* **Extracted text**
__________________________________________________

Next Step in Enterprise IoT


Next Step in Enterprise IoT

Virtualize Edge Gateways

Introduction

The Internet of Things (IoT) is here and companies are starting to invest heavily in it to be the first in their industry to drive digital transformation. IoT-enabled solutions cover a wide array of business applications and use cases, powered by the ability to connect millions of devices to the Internet and take autonomous actions based on the information they generate. With this enormous potential, it is no wonder organizations are embracing IoT to bridge their physical and digital worlds.

Market Size

IoT gateways are at a very critical point within IoT systems. According to Gartner, “90% of IoT data will go through gateways”. More specific forecasting comes from Research and Markets: 

IoT gateway revenue will grows to $12.64B by 2022;
The annual market size increase on IoT gateway will be around 14.7% in average till 2021.

Challenges with the Convergence of OT & IT on the Gateway

While the potential of IoT can only be realized by connecting the physical and digital worlds, it also mandates the convergence of information technology (IT) and operational technology (OT).

__________________________________________________

* **Exercise instructions**
Translate this sentence from the enterprise IoT text into Spanish: "With this enormous potential, it is no wonder organizations are embracing IoT to bridge their physical and digital worlds."

* **The data**

__________________________________________________

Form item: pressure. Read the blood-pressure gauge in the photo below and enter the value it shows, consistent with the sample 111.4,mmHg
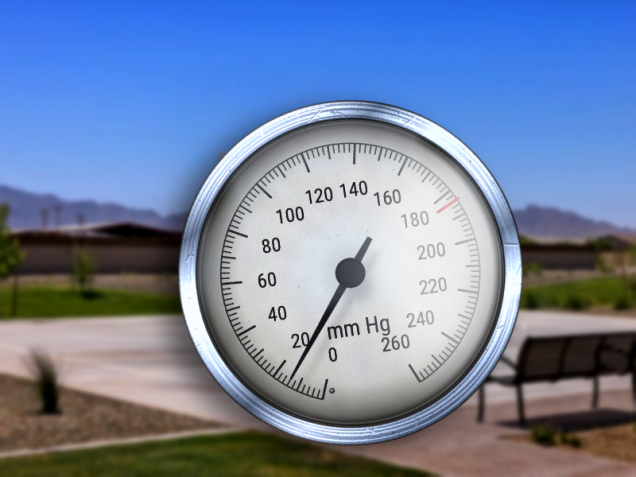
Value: 14,mmHg
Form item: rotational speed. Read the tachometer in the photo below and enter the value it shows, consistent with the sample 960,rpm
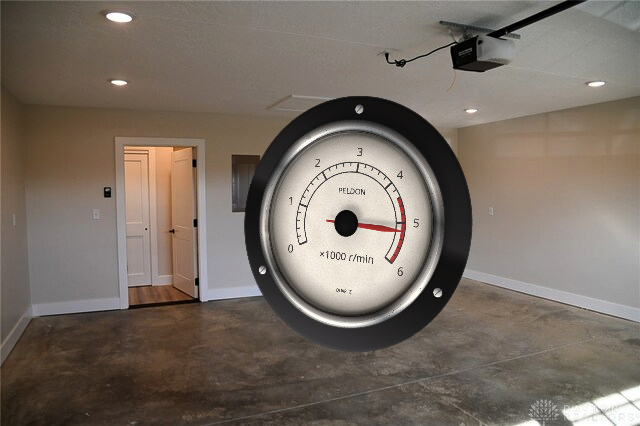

__________________________________________________

* **Solved exercise**
Con este enorme potencial, no es de extrañar que las organizaciones estén adoptando el IoT para unir sus mundos físico y digital.